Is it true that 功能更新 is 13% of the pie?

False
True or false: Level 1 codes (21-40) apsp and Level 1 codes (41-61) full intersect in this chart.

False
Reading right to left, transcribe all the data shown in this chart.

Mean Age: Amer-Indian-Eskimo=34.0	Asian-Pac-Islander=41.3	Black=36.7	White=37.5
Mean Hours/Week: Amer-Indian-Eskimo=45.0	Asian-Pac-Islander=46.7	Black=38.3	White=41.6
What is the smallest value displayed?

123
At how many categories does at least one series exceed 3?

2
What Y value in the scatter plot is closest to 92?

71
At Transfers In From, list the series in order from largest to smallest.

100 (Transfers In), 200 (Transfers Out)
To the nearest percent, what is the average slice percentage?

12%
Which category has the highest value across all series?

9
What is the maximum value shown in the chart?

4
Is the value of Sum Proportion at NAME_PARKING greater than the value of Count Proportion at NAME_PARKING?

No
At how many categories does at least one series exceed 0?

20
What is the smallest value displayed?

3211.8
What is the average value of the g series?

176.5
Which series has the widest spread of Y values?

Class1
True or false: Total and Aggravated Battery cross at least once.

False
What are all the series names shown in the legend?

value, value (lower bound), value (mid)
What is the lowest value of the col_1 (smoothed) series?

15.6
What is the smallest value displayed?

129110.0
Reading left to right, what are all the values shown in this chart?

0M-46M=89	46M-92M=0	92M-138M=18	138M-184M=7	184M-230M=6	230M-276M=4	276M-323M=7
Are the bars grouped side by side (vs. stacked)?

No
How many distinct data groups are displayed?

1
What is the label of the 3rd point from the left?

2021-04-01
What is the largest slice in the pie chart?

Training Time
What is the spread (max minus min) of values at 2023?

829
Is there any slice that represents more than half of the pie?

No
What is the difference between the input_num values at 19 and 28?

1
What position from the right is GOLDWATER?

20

#### Task instructions
Copy the rows from the start through the line containing "What is the spread", replacing "smallest value" with "minimum value" and leaving everything else unchanged.

#### Response for this exercise
Is it true that 功能更新 is 13% of the pie?

False
True or false: Level 1 codes (21-40) apsp and Level 1 codes (41-61) full intersect in this chart.

False
Reading right to left, transcribe all the data shown in this chart.

Mean Age: Amer-Indian-Eskimo=34.0	Asian-Pac-Islander=41.3	Black=36.7	White=37.5
Mean Hours/Week: Amer-Indian-Eskimo=45.0	Asian-Pac-Islander=46.7	Black=38.3	White=41.6
What is the minimum value displayed?

123
At how many categories does at least one series exceed 3?

2
What Y value in the scatter plot is closest to 92?

71
At Transfers In From, list the series in order from largest to smallest.

100 (Transfers In), 200 (Transfers Out)
To the nearest percent, what is the average slice percentage?

12%
Which category has the highest value across all series?

9
What is the maximum value shown in the chart?

4
Is the value of Sum Proportion at NAME_PARKING greater than the value of Count Proportion at NAME_PARKING?

No
At how many categories does at least one series exceed 0?

20
What is the minimum value displayed?

3211.8
What is the average value of the g series?

176.5
Which series has the widest spread of Y values?

Class1
True or false: Total and Aggravated Battery cross at least once.

False
What are all the series names shown in the legend?

value, value (lower bound), value (mid)
What is the lowest value of the col_1 (smoothed) series?

15.6
What is the minimum value displayed?

129110.0
Reading left to right, what are all the values shown in this chart?

0M-46M=89	46M-92M=0	92M-138M=18	138M-184M=7	184M-230M=6	230M-276M=4	276M-323M=7
Are the bars grouped side by side (vs. stacked)?

No
How many distinct data groups are displayed?

1
What is the label of the 3rd point from the left?

2021-04-01
What is the largest slice in the pie chart?

Training Time
What is the spread (max minus min) of values at 2023?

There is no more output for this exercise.